La única excepción (reciente) ha sido Cataluña que, de manera precursora y con tremendas reticencias por parte de la clase médica, ha legislado la violencia obstétrica, denunciando que puede afectar la salud física, mental, sexual y reproductiva de las madres, matizada como el “prevenir o dificultar el acceso a información veraz, necesaria para la toma de decisiones autónoma e informada”. Incluso se ha formalizado un Observatorio de Violencia Obstétrica.
Cuesta ponerse de acuerdo en la definición de violencia obstétrica.
Definir la violencia obstétrica entraña ciertas dificultades. Nace en ciertas prácticas y relaciones en la atención sanitaria de partos, entendida como un “trato deshumanizado, irrespetuoso, jerarquizado, y la atención insuficiente en el ámbito del parto”, en palabras de la matrona de Atención Primaria de Mallorca Rosa Llobera.
Hablar de “violencia” ligada a la obstetricia es algo que muchos profesionales médico-sanitarios no comparten.
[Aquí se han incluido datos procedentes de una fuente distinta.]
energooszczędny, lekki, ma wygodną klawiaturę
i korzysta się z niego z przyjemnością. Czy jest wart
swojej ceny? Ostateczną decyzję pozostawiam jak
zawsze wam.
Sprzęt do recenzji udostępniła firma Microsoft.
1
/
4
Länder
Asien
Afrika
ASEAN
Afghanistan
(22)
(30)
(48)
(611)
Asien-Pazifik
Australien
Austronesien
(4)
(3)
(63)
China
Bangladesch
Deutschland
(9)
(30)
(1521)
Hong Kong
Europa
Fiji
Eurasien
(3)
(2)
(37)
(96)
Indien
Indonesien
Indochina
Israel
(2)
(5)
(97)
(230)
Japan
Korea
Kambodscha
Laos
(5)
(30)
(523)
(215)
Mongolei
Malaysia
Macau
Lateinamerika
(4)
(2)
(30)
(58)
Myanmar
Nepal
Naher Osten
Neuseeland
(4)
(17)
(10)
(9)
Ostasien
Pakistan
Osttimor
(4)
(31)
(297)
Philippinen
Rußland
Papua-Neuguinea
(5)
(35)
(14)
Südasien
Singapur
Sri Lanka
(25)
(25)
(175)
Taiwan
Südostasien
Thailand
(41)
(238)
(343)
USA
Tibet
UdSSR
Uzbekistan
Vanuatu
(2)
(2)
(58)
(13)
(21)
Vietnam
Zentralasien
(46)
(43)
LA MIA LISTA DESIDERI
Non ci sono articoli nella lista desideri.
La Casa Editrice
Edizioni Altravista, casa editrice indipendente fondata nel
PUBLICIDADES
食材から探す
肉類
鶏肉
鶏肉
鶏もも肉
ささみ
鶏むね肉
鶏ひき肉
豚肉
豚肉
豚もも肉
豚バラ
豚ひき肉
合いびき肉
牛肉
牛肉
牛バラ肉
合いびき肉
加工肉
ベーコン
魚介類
Se hace necesario desde luego problematizar la definición misma de violencia obstétrica, pero sobre todo reconocer su gravedad y su existencia.
Pensemos que los conceptos son herramientas para pensar, como afirma la filosofía. Representan el mundo, son categorías sociales, permiten la organización semántica del conocimiento y también nos impelen a actuar. En el caso del concepto de violencia obstétrica, podemos considerarlo lo que se llama en filosofía un concepto moral denso, frente a lo que sería un concepto ético estrecho. Y como concepto moral denso, cuando usamos el concepto “violencia obstétrica” no solo estamos describiendo algo que ocurre, sino que estamos asumiendo que es evitable y rechazable.
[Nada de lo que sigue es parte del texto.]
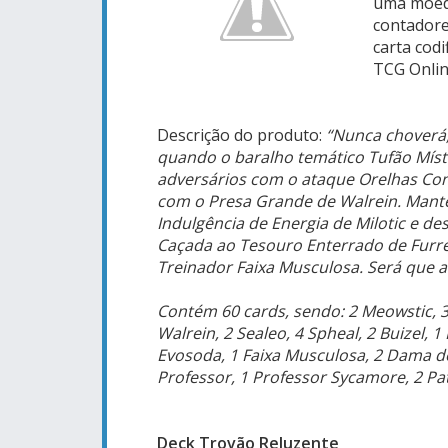
uma moeda
contadore
carta codi
TCG Onlin
Descrição do produto:
“
Nunca choverá
quando o baralho temático Tufão Míst
adversários com o ataque Orelhas Co
com o Presa Grande de Walrein. Manten
Indulgência de Energia de Milotic e d
Caçada ao Tesouro Enterrado de Furret
Treinador Faixa Musculosa. Será que 
Contém 60 cards, sendo: 2 Meowstic, 3 E
Walrein, 2 Sealeo, 4 Spheal, 2 Buizel, 1 
Evosoda, 1 Faixa Musculosa, 2 Dama d
Professor, 1 Professor Sycamore, 2 Pat
Deck Trovão Reluzente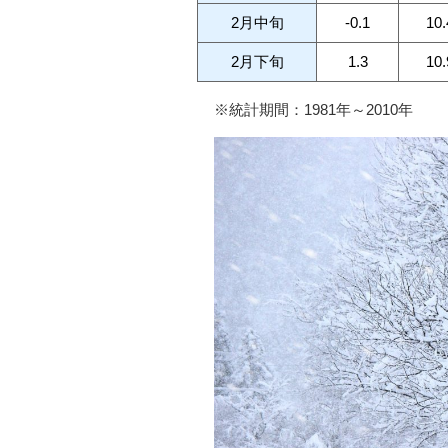
2月中旬
-0.1
10.
2月下旬
1.3
10.
※統計期間：1981年～2010年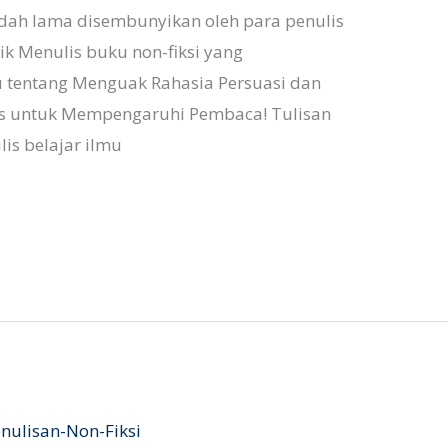
udah lama disembunyikan oleh para penulis
ik Menulis buku non-fiksi yang
itu tentang Menguak Rahasia Persuasi dan
is untuk Mempengaruhi Pembaca! Tulisan
is belajar ilmu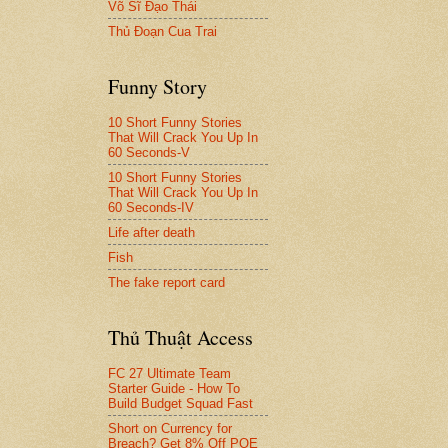
Võ Sĩ Đạo Thái
Thủ Đoạn Cua Trai
Funny Story
10 Short Funny Stories
That Will Crack You Up In
60 Seconds-V
10 Short Funny Stories
That Will Crack You Up In
60 Seconds-IV
Life after death
Fish
The fake report card
Thủ Thuật Access
FC 27 Ultimate Team
Starter Guide - How To
Build Budget Squad Fast
Short on Currency for
Breach? Get 8% Off POE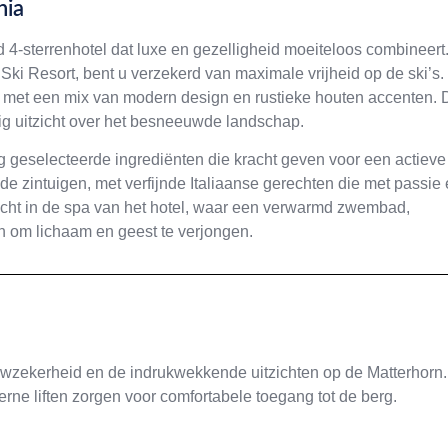
nia
nd 4-sterrenhotel dat luxe en gezelligheid moeiteloos combineert
n Ski Resort, bent u verzekerd van maximale vrijheid op de ski’s.
ng, met een mix van modern design en rustieke houten accenten. 
ig uitzicht over het besneeuwde landschap.
ldig geselecteerde ingrediënten die kracht geven voor een actieve
 de zintuigen, met verfijnde Italiaanse gerechten die met passie
recht in de spa van het hotel, waar een verwarmd zwembad,
n om lichaam en geest te verjongen.
euwzekerheid en de indrukwekkende uitzichten op de Matterhorn.
erne liften zorgen voor comfortabele toegang tot de berg.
No es exclusiva de América Latina.
Un dato fundamental sobre la violencia obstétrica es dónde se origina el concepto: en América Latina, siendo Venezuela el primer país que legisla sobre el asunto, como avanzábamos. Países como Argentina destacan claramente en su aporte pionero al debate internacional, especialmente a través de la implantación de un Observatorio de Violencia Obstétrica, mientras que en Europa hasta hace poco no había ninguna legislación específica, con la excepción ya citada de Cataluña.
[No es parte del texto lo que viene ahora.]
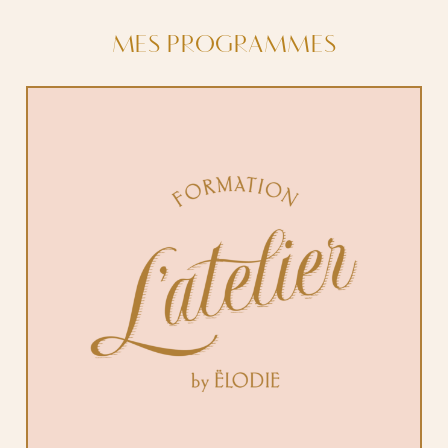
MES PROGRAMMES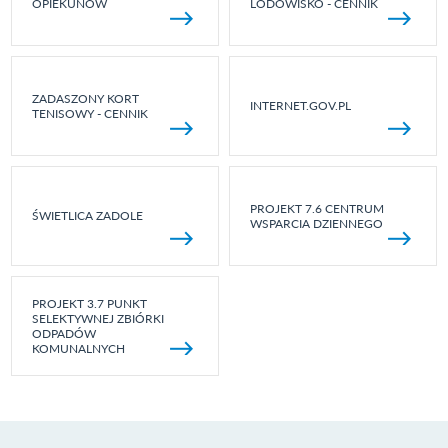
OPIEKUNÓW
LODOWISKO - CENNIK
ZADASZONY KORT
INTERNET.GOV.PL
TENISOWY - CENNIK
PROJEKT 7.6 CENTRUM
ŚWIETLICA ZADOLE
WSPARCIA DZIENNEGO
PROJEKT 3.7 PUNKT
SELEKTYWNEJ ZBIÓRKI
ODPADÓW
KOMUNALNYCH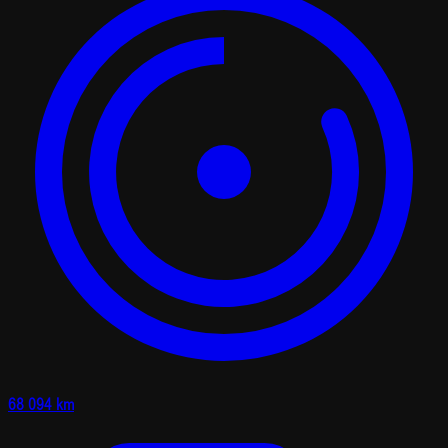
68 094 km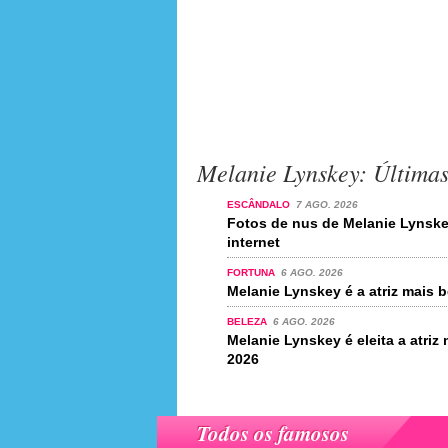
Melanie Lynskey: Últimas
ESCÂNDALO
7 AGO. 2026
Fotos de nus de Melanie Lynsk
internet
FORTUNA
6 AGO. 2026
Melanie Lynskey é a atriz mais
BELEZA
6 AGO. 2026
Melanie Lynskey é eleita a atri
2026
Todos os famosos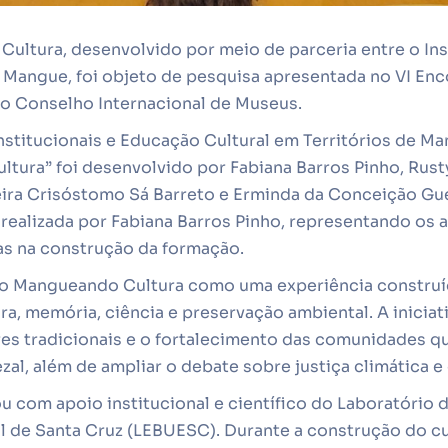
ultura, desenvolvido por meio de parceria entre o Ins
Mangue, foi objeto de pesquisa apresentada no VI Enc
ao Conselho Internacional de Museus.
nstitucionais e Educação Cultural em Territórios de Ma
tura” foi desenvolvido por Fabiana Barros Pinho, Rust
eira Crisóstomo Sá Barreto e Erminda da Conceição Gu
 realizada por Fabiana Barros Pinho, representando os a
as na construção da formação.
o Mangueando Cultura como uma experiência construída
ra, memória, ciência e preservação ambiental. A inicia
res tradicionais e o fortalecimento das comunidades q
zal, além de ampliar o debate sobre justiça climática 
com apoio institucional e científico do Laboratório d
l de Santa Cruz (LEBUESC). Durante a construção do cu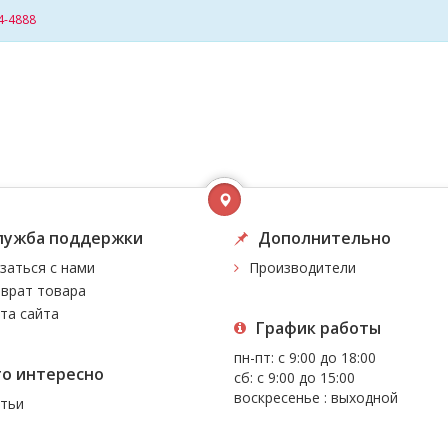
4-4888
лужба поддержки
Дополнительно
заться с нами
Производители
врат товара
та сайта
График работы
пн-пт: с 9:00 до 18:00
то интересно
сб: с 9:00 до 15:00
воскресенье : выходной
тьи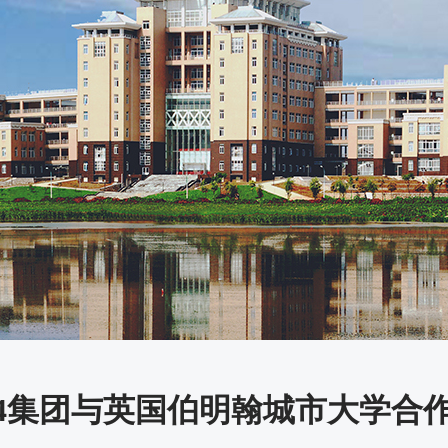
44集团与英国伯明翰城市大学合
Y ello no obedece, como a menudo se ha argüido, a que en los países “ricos” no haya violencia obstétrica. Muy al contrario, la violencia obstétrica puede darse tanto por defecto –y falta de recursos– como por exceso de atención sanitaria, y ambos casos ocurren a menudo en todos los continentes. Los ejemplos más notables de violencia obstétrica por exceso de intervención implican a menudo el uso de fórceps, la maniobra de Kristeller, el raspaje de útero sin anestesia, la cesárea sin verdadera justificación médica, la episiotomía (incluyendo sutura sin anestesia) o el suministro de medicación innecesaria.
Sea por falta de medios o por exceso de medicalización, la inadecuación en la atención de un proceso universal crucial como es el parto debe ser abordada. Nacer (como morir) afecta a toda la humanidad, y no solo a las madres parturientas.
El parto no es solo un acto médico.
Es más, el nacimiento humano no se puede reducir a un hecho biológico-fisiológico. El parto no es, ni mucho menos, “solo un acto médico”: se trata de un fenómeno humano complejo, cultural y sociológico, atravesado de manera radical por la condición antropológica de la especie biocultural que somos. Es un momento umbral, de transformación social en muchos sentidos, y que conlleva un impacto gigantesco en la vida, el bienestar y la agencia de las mujeres parturientas y sus criaturas.
Así lo defienden distintos movimientos genuinamente contestatarios y transformadores, entre ellos la asociación El Parto es Nuestro, que reclama:
“El parto es nuestro, que nos lo devuelvan”.
La violencia obstétrica debe ser considerada un asunto de ética de la salud pública global sobre el que es ineludible debatir, dado que no solo afecta a las mujeres madres y sus criaturas (de por sí suficiente motivo), sino que involucra también al conjunto de la especie humana.